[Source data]
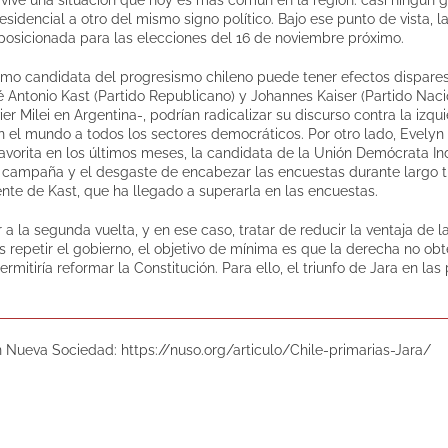
sidencial a otro del mismo signo político. Bajo ese punto de vista,
 posicionada para las elecciones del 16 de noviembre próximo.
como candidata del progresismo chileno puede tener efectos dispare
é Antonio Kast (Partido Republicano) y Johannes Kaiser (Partido Naci
er Milei en Argentina-, podrían radicalizar su discurso contra la izqu
el mundo a todos los sectores democráticos. Por otro lado, Evelyn 
 Favorita en los últimos meses, la candidata de la Unión Demócrata I
 campaña y el desgaste de encabezar las encuestas durante largo t
nte de Kast, que ha llegado a superarla en las encuestas.
 a la segunda vuelta, y en ese caso, tratar de reducir la ventaja de l
repetir el gobierno, el objetivo de mínima es que la derecha no ob
ermitiría reformar la Constitución. Para ello, el triunfo de Jara en la
n Nueva Sociedad: https://nuso.org/articulo/Chile-primarias-Jara/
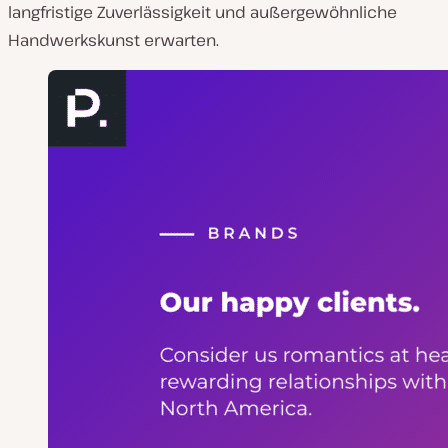
langfristige Zuverlässigkeit und außergewöhnliche
Handwerkskunst erwarten.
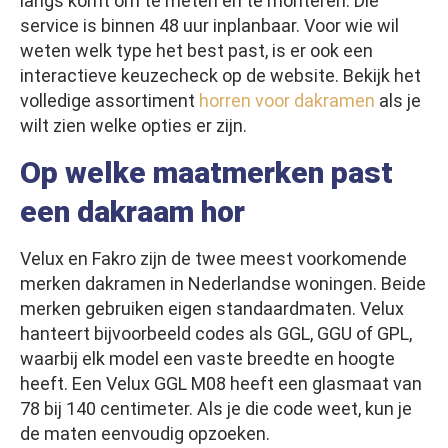
langs komt om te meten en te monteren. Die
service is binnen 48 uur inplanbaar. Voor wie wil
weten welk type het best past, is er ook een
interactieve keuzecheck op de website. Bekijk het
volledige assortiment
horren voor dakramen
als je
wilt zien welke opties er zijn.
Op welke maatmerken past
een dakraam hor
Velux en Fakro zijn de twee meest voorkomende
merken dakramen in Nederlandse woningen. Beide
merken gebruiken eigen standaardmaten. Velux
hanteert bijvoorbeeld codes als GGL, GGU of GPL,
waarbij elk model een vaste breedte en hoogte
heeft. Een Velux GGL M08 heeft een glasmaat van
78 bij 140 centimeter. Als je die code weet, kun je
de maten eenvoudig opzoeken.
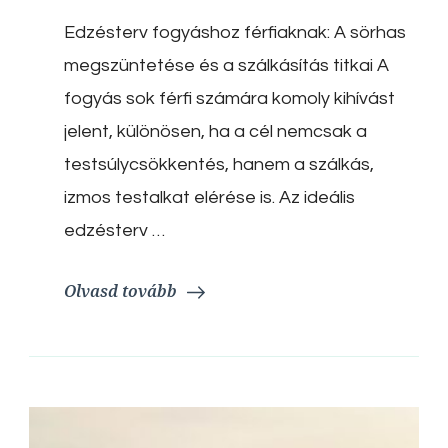
férfiaknak:
Edzésterv fogyáshoz férfiaknak: A sörhas
A
sörhas
megszüntetése és a szálkásítás titkai A
megszüntetése
és
fogyás sok férfi számára komoly kihívást
a
jelent, különösen, ha a cél nemcsak a
szálkásítás
titkai
testsúlycsökkentés, hanem a szálkás,
izmos testalkat elérése is. Az ideális
edzésterv …
Olvasd tovább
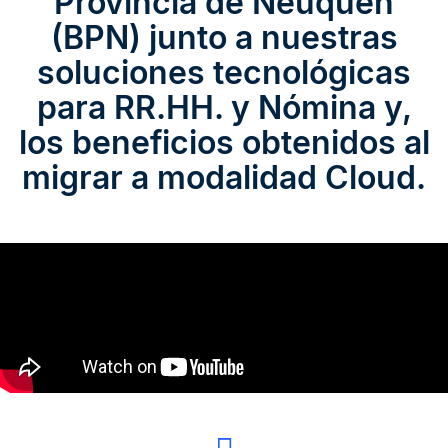
Provincia de Neuquén
(BPN) junto a nuestras
soluciones tecnológicas
para RR.HH. y Nómina y,
los beneficios obtenidos al
migrar a modalidad Cloud.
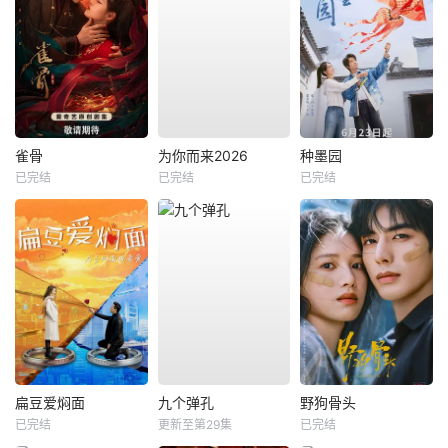
雀骨
为你而来2026
种墨园
已完结
已完结
已完结
扁豆爱焖面
九个弹孔
野狗骨头
已完结
更新至第29集
已完结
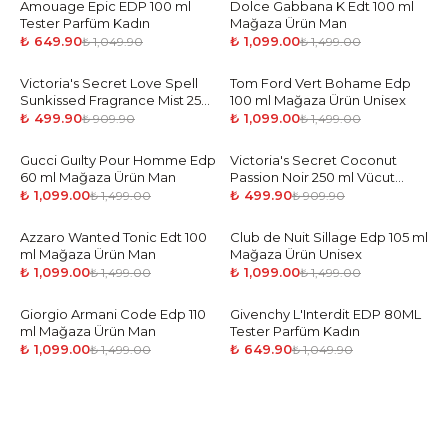
Amouage Epic EDP 100 ml
-
38
%
Dolce Gabbana K Edt 100 ml
-
27
%
Tester Parfüm Kadın
Mağaza Ürün Man
₺ 649.90
₺ 1,099.00
₺ 1,049.90
₺ 1,499.00
Victoria's Secret Love Spell
-
45
%
Tom Ford Vert Bohame Edp
-
27
%
Sunkissed Fragrance Mist 250
100 ml Mağaza Ürün Unisex
ML Vücut Spreyi
₺ 499.90
₺ 1,099.00
₺ 909.90
₺ 1,499.00
Gucci Guılty Pour Homme Edp
-
27
%
Victoria's Secret Coconut
-
45
%
60 ml Mağaza Ürün Man
Passion Noir 250 ml Vücut
Spreyi
₺ 1,099.00
₺ 499.90
₺ 1,499.00
₺ 909.90
Azzaro Wanted Tonic Edt 100
-
27
%
Club de Nuit Sillage Edp 105 ml
-
27
%
ml Mağaza Ürün Man
Mağaza Ürün Unisex
₺ 1,099.00
₺ 1,099.00
₺ 1,499.00
₺ 1,499.00
Giorgio Armani Code Edp 110
-
27
%
Givenchy L'Interdit EDP 80ML
-
38
%
ml Mağaza Ürün Man
Tester Parfüm Kadın
₺ 1,099.00
₺ 649.90
₺ 1,499.00
₺ 1,049.90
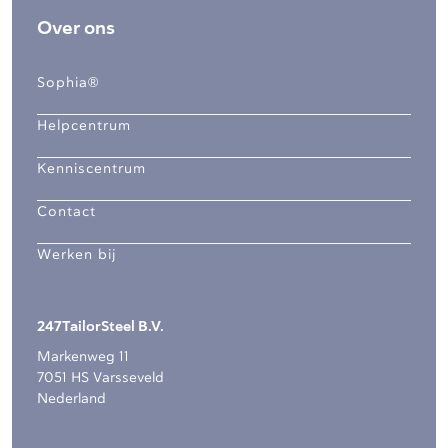
Over ons
Sophia®
Helpcentrum
Kenniscentrum
Contact
Werken bij
247TailorSteel B.V.
Markenweg 11
7051 HS Varsseveld
Nederland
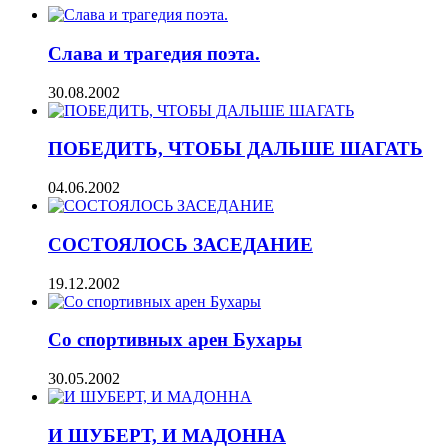
Слава и трагедия поэта.
30.08.2002
ПОБЕДИТЬ, ЧТОБЫ ДАЛЬШЕ ШАГАТЬ
04.06.2002
СОСТОЯЛОСЬ ЗАСЕДАНИЕ
19.12.2002
Со спортивных арен Бухары
30.05.2002
И ШУБЕРТ, И МАДОННА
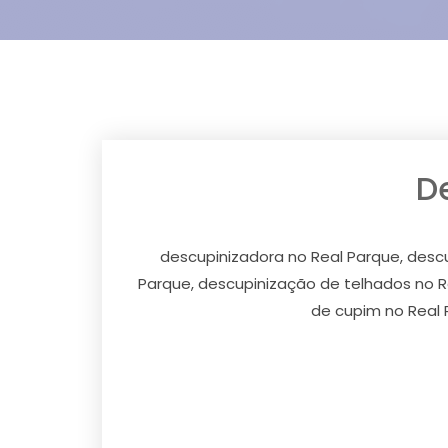
D
descupinizadora no Real Parque, descu
Parque, descupinização de telhados no R
de cupim no Real 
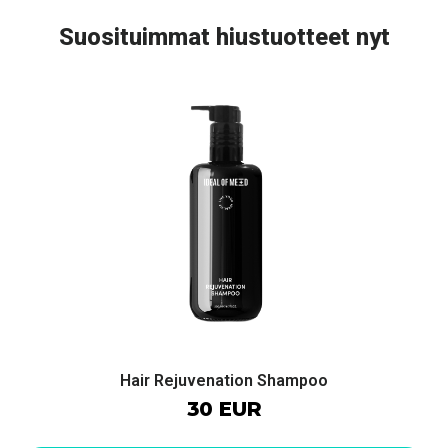
Suosituimmat hiustuotteet nyt
Hair Rejuvenation Shampoo
30 EUR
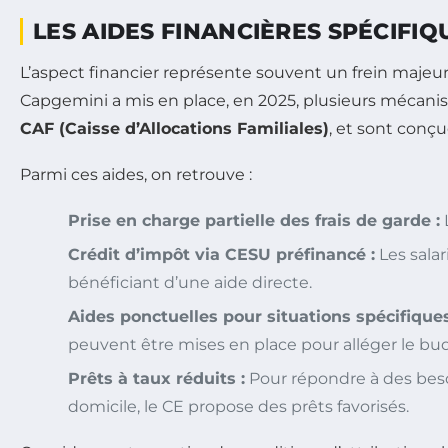
LES AIDES FINANCIÈRES SPÉCIFI
L’aspect financier représente souvent un frein majeur 
Capgemini a mis en place, en 2025, plusieurs mécanis
CAF (Caisse d’Allocations Familiales)
, et sont conçu
Parmi ces aides, on retrouve :
Prise en charge partielle des frais de garde :
L
Crédit d’impôt via CESU préfinancé :
Les sala
bénéficiant d’une aide directe.
Aides ponctuelles pour situations spécifiques
peuvent être mises en place pour alléger le budg
Prêts à taux réduits :
Pour répondre à des besoi
domicile, le CE propose des prêts favorisés.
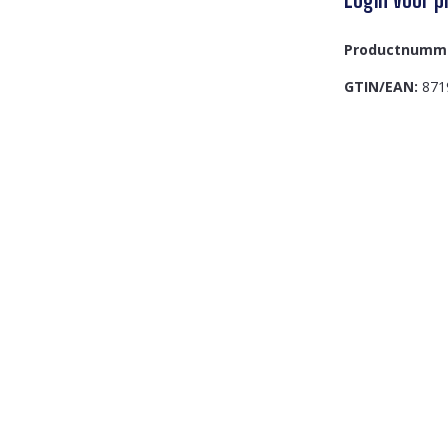
Productnumm
GTIN/EAN:
871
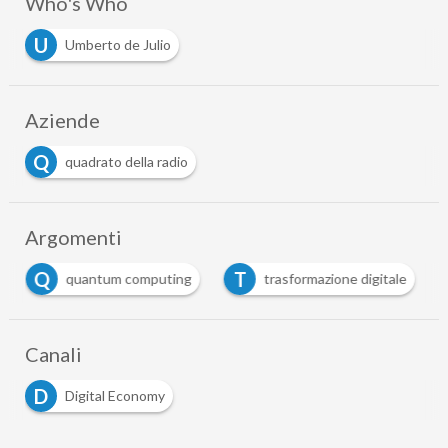
Who's Who
U
Umberto de Julio
Aziende
Q
quadrato della radio
Argomenti
Q
T
quantum computing
trasformazione digitale
Canali
D
Digital Economy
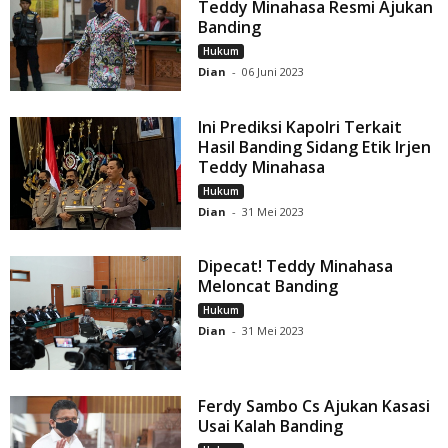
Teddy Minahasa Resmi Ajukan
Banding
Hukum
Dian
-
06 Juni 2023
Ini Prediksi Kapolri Terkait
Hasil Banding Sidang Etik Irjen
Teddy Minahasa
Hukum
Dian
-
31 Mei 2023
Dipecat! Teddy Minahasa
Meloncat Banding
Hukum
Dian
-
31 Mei 2023
Ferdy Sambo Cs Ajukan Kasasi
Usai Kalah Banding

> _Work item_
Only lines with the word "Ürün" count here; copy every one from the records.

> _Reply_
Mağaza Ürün Man
100 ml Mağaza Ürün Unisex
60 ml Mağaza Ürün Man
ml Mağaza Ürün Man
Mağaza Ürün Unisex
ml Mağaza Ürün Man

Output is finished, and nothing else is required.